La productivité à bon escient

Jean-Marie Harribey

Politis, n° 757, 26 juin 2003


La productivité du travail et son évolution sont au cœur du débat sur les retraites et plus généralement du choix de société auquel nous sommes confrontés. La productivité du travail est le rapport de la production et de la quantité de travail nécessaire. Quand le numérateur augmente plus que le dénominateur ou quand celui-ci diminue pour un numérateur constant ou croissant, la productivité augmente.

Cette définition permet de lever un malentendu : l’accroissement de la productivité n’est pas nécessairement synonyme de productivisme s’il est utilisé pour réduire le temps de travail de chacun, en vertu du principe humain du moindre effort. Il ne dérive vers le productivisme que s’il est utilisé pour accroître indéfiniment la production et donc le niveau de vie matériel, sans RTT ou très peu. Dans ce cas, il est obtenu le plus souvent par une intensification du travail qui aggrave les conditions de celui-ci et il occasionne une ponction croissante sur les ressources naturelles avec la pollution en prime. Mais ces conséquences ne découlent pas mécaniquement de la recherche de gains de productivité ; elles résultent d’un choix d’utiliser ces gains pour promouvoir une croissance économique illimitée.

En quoi ces précisions concernent-elles les débats de société actuels ?
Le financement des retraites est une question de répartition des richesses et, plus précisément, de répartition des futurs gains de productivité. S’agit-il d’une concession au mythe de la croissance économique et d’une fuite en avant suicidaire à long terme, compte tenu des limites écologiques de la planète ? Cela se peut, mais ce n’est pas certain.

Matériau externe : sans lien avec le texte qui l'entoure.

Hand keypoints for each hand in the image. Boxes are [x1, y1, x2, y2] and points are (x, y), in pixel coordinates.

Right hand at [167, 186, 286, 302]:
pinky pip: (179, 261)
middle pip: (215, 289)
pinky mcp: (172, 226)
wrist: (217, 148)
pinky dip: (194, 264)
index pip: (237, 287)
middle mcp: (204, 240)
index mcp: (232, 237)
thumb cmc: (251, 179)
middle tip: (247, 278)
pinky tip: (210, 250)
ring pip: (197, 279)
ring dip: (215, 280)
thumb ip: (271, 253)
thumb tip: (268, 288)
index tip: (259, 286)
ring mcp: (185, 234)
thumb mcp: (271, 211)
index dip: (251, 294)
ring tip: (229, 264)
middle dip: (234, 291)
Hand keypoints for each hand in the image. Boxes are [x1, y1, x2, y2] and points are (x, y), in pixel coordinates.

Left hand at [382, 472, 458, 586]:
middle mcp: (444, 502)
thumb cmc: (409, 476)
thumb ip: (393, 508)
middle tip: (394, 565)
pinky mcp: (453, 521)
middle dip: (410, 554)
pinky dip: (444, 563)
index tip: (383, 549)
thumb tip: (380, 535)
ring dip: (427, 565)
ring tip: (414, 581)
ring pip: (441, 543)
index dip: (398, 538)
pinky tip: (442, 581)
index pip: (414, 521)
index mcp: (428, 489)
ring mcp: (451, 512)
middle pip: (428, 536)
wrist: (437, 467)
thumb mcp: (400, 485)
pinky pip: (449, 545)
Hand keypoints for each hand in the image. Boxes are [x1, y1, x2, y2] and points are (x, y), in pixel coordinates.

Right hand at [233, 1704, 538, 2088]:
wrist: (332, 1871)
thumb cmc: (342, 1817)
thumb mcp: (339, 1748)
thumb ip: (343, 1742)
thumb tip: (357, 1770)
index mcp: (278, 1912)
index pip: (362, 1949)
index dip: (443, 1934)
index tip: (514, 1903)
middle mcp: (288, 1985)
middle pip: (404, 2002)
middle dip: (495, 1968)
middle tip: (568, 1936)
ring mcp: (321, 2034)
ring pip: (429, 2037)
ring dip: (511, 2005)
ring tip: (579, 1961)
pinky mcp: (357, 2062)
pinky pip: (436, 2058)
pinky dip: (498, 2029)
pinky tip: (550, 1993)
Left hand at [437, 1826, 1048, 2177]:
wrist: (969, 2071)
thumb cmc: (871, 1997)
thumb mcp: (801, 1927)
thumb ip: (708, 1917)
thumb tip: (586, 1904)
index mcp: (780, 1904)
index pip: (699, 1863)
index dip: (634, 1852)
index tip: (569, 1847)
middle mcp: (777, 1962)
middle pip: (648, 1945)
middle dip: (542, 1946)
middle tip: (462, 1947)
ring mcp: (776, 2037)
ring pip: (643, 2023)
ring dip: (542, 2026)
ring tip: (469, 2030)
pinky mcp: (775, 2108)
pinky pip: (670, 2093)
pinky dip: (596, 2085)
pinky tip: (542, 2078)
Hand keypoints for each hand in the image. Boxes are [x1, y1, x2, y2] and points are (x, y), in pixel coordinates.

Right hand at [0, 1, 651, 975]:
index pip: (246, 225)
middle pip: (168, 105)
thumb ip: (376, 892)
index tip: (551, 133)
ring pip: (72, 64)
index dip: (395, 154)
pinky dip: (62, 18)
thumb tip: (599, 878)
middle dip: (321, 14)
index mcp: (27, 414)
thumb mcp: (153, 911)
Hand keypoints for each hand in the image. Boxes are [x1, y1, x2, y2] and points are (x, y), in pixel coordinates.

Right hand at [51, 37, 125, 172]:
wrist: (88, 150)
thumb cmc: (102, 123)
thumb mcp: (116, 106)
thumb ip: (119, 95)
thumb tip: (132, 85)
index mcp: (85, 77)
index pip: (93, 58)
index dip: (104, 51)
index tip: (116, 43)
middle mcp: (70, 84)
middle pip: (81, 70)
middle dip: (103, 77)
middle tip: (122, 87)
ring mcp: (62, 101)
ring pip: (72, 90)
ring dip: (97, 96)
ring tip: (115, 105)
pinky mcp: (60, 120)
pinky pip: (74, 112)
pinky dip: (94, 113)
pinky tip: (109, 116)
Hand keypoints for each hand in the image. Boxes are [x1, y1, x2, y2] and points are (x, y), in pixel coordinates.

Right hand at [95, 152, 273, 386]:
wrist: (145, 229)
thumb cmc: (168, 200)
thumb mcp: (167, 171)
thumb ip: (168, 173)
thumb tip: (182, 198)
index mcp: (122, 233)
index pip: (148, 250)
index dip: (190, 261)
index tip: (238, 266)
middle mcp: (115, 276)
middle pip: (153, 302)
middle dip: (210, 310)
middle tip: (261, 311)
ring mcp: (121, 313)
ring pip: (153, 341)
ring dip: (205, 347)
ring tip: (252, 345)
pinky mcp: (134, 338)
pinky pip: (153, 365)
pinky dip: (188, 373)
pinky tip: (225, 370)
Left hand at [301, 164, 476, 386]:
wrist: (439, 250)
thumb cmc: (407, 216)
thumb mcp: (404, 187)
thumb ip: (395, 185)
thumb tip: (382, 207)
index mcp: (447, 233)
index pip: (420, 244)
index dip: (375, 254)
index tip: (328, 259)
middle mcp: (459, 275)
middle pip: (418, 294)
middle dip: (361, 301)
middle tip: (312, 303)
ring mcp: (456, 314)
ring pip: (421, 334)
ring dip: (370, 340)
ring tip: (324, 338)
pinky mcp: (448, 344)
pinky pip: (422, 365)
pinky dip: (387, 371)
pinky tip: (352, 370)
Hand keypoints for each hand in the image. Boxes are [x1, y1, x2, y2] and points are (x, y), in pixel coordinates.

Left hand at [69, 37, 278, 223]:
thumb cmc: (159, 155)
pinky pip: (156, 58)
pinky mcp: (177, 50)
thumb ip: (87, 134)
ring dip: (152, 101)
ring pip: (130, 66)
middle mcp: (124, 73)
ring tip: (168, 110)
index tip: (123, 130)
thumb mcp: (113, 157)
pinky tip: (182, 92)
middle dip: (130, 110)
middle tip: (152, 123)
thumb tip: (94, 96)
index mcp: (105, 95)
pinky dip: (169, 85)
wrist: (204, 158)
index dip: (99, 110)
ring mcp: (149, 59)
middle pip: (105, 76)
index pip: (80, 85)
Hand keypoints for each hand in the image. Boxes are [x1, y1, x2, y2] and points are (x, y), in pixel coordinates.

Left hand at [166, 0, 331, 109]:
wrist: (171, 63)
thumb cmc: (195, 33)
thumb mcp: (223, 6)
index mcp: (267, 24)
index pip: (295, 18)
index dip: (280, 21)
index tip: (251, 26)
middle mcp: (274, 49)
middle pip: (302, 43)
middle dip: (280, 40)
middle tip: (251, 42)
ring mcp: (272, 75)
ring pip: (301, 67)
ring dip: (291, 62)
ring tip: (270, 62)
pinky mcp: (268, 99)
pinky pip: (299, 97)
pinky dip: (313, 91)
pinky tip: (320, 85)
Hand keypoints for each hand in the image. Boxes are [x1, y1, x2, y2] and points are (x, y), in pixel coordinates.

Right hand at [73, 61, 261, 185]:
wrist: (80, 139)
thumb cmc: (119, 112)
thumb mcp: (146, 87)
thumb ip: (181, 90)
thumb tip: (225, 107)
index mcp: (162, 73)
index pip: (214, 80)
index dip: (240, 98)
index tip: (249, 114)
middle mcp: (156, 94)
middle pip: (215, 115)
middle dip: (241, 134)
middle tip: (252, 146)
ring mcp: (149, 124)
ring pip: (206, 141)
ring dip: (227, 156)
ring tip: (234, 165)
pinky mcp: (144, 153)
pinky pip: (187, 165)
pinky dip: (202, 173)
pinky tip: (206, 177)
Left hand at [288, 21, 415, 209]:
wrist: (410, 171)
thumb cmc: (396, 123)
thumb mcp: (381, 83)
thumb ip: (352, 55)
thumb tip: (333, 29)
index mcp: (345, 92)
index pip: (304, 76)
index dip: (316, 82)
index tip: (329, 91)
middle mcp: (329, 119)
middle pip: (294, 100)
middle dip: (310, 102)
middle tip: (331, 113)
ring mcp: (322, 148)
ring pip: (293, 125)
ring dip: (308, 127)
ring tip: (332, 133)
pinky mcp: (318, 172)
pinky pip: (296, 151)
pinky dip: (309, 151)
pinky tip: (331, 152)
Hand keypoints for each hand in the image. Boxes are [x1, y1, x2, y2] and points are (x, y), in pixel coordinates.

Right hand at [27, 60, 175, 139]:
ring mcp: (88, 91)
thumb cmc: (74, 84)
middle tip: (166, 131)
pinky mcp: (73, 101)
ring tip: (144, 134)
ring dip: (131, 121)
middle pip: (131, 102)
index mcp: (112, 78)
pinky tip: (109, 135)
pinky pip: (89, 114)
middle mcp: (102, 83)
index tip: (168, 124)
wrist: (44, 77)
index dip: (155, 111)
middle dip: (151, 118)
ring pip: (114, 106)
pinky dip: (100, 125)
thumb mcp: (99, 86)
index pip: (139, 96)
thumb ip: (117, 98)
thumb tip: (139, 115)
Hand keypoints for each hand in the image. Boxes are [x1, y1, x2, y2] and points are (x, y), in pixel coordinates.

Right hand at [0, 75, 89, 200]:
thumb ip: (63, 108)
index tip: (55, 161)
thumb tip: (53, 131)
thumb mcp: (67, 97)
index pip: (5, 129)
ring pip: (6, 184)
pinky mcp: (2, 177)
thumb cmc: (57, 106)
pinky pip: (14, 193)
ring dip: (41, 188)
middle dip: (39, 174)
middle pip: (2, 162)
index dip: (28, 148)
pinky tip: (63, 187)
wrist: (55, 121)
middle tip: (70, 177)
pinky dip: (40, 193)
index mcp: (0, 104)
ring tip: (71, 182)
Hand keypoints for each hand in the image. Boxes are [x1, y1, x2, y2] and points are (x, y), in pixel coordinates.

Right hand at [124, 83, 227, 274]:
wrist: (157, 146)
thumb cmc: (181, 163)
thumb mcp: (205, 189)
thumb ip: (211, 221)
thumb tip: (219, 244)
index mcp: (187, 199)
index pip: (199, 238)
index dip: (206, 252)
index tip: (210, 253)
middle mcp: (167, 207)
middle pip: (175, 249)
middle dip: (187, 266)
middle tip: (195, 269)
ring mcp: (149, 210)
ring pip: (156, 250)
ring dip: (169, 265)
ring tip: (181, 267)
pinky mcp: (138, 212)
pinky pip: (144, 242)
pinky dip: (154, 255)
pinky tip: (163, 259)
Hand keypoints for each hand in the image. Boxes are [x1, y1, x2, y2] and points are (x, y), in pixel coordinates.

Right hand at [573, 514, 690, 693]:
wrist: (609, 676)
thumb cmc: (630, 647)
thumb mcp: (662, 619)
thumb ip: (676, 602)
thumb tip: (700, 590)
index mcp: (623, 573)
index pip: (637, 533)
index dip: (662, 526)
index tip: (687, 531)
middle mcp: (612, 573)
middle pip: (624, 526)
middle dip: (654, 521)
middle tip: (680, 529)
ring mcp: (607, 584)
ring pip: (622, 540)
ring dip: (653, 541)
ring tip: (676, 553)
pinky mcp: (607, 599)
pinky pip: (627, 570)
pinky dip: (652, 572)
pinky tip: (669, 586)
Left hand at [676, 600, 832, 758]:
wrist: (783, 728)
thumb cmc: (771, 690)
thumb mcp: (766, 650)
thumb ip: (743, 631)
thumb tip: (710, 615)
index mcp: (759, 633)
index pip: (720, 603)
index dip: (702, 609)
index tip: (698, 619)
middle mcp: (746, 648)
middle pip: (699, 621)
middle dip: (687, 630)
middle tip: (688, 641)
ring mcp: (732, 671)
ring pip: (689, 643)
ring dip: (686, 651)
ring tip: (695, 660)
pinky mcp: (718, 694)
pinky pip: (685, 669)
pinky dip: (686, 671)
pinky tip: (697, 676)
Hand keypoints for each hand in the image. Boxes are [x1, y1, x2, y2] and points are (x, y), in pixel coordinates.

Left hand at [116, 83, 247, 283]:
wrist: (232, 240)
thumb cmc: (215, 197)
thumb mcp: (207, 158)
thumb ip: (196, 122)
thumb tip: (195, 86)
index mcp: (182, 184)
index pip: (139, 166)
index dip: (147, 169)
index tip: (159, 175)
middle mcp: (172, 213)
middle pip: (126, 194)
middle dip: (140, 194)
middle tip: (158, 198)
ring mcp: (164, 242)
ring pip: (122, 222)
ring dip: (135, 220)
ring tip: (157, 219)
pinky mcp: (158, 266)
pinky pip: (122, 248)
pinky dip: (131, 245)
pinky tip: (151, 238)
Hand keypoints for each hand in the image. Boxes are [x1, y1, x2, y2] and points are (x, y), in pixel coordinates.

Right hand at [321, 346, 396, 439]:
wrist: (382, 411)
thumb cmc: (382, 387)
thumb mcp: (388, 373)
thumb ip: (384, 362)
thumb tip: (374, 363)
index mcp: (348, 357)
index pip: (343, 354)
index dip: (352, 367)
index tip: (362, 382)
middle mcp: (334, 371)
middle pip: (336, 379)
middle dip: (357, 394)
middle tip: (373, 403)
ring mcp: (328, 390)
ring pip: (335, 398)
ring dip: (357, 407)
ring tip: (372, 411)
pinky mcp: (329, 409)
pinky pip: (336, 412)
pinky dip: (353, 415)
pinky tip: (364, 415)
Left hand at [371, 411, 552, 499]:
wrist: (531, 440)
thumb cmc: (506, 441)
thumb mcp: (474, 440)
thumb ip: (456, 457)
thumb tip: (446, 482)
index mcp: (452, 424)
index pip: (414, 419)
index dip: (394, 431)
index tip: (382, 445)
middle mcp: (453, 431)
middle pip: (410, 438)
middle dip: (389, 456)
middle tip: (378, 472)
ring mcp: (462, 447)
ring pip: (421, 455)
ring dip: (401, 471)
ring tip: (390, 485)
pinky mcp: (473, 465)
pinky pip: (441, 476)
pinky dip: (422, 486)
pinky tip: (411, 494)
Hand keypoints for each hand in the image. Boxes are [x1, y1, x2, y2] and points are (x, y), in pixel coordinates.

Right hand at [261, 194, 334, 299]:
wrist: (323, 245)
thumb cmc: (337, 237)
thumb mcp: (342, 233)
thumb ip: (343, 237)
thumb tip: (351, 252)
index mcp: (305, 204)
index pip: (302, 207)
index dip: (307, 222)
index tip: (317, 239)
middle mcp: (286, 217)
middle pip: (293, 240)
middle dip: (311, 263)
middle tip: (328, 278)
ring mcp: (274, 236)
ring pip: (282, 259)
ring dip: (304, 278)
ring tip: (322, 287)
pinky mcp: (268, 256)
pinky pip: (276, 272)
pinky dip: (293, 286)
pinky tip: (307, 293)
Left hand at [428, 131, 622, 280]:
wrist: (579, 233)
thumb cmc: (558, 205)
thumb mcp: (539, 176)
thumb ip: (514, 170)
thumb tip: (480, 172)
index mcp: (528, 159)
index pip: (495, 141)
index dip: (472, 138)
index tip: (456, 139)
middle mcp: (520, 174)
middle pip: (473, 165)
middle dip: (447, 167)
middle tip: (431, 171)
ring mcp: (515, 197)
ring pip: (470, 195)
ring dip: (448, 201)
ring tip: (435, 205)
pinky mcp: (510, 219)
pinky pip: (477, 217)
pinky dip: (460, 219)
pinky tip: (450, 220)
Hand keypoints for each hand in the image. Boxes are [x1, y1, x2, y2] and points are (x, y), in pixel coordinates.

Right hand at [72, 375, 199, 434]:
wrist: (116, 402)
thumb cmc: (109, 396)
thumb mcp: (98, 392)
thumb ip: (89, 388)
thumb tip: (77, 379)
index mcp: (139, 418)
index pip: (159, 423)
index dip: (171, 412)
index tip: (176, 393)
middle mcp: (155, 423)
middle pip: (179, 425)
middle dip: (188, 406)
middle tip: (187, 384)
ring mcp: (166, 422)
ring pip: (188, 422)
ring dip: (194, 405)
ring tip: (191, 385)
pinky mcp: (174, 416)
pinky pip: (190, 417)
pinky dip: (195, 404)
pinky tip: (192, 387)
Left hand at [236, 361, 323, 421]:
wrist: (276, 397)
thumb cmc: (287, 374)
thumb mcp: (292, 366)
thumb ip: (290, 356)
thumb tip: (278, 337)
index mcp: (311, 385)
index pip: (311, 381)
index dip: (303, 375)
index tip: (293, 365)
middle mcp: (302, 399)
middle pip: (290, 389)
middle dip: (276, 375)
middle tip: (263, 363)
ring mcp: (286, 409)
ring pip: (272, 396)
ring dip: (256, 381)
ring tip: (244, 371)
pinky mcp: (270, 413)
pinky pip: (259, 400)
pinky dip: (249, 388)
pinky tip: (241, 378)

Primo, parvenue à un certain stade de développement, la société pourrait décider de décélérer la croissance en recherchant la qualité des produits plutôt que leur renouvellement incessant et en orientant la production vers la satisfaction de besoins dont l’impact sur l’environnement est moindre (transports collectifs, agriculture biologique, éducation, etc.). Pour aller dans le sens d’une meilleure qualité de vie, les gains de productivité, sous réserve de ne pas intensifier le travail ni de dégrader la nature, permettent de financer plus facilement les investissements nécessaires à cette réorientation. Une meilleure productivité n’induit pas obligatoirement un pari sur la croissance infinie. La décélération de la croissance serait nécessaire également pour éviter de perpétuer un enrichissement des pays du Nord fondé en partie sur la domination du Sud. L’accaparement des ressources naturelles est l’aspect le plus visible de cette domination. Mais celle-ci prend aussi des formes plus sournoises. Nos gains de productivité ont pour origine dans une large mesure notre savoir-faire et nos techniques sophistiquées. Mais la productivité est calculée avec, au numérateur, une production évaluée monétairement par le biais des prix puisqu’il y a beaucoup de produits à additionner. Or les prix à l’échelle internationale ne reflètent pas les contenus en travail à cause d’écarts de salaires souvent supérieurs aux écarts de productivité. Donc, « nos » gains de productivité incorporent une part de valeur engendrée par d’autres que nous. Pour corriger cette distorsion, l’aide gratuite aux pays pauvres serait une façon de leur restituer une part de « nos » gains indûment enregistrés.

Secundo, les salariés en lutte contre le plan Fillon ont-ils raison de se focaliser sur ces gains de productivité ? Oui. Parce que, quelle que soit leur importance, faibles ou forts, ils doivent être répartis équitablement. La tendance à la diminution de la part de la masse salariale dans le PIB (10 points de pourcentage en 20 ans) doit s’inverser : une hausse de la masse salariale plus rapide que la productivité (par une hausse de l’emploi ou des salaires) ou un prélèvement supplémentaire sur le revenu du capital le permettraient. Il n’est donc même pas besoin d’une croissance forte pour absorber l’évolution démographique à venir : une réaffectation d’une part de valeur ajoutée suffit. Pour s’en faire une idée, si la croissance était nulle pendant 40 ans et si l’on maintenait le pouvoir d’achat des salariés et des retraités plus nombreux, la masse salariale devrait passer d’environ 60% à 69% du PIB. Serait-ce insupportable pour l’économie alors que la part des dividendes, intérêts et profits destinés à la spéculation est supérieure à cet écart ?

Tertio, il faut rappeler à l’encontre du mythe de la fin du travail propagé ces dernières années qu’il n’y a pas de valeur économique et donc de revenus monétaires (salaires, prestations et profits) qui ne proviennent du travail. Donc, si la société estime que certains besoins ne sont pas satisfaits, il n’y a pas d’autre solution (dans une situation où l’on serait au plein emploi) que de faire croître la productivité.

La conclusion est que la productivité peut certes user les hommes et la nature, mais, sous certaines conditions, on peut l’utiliser.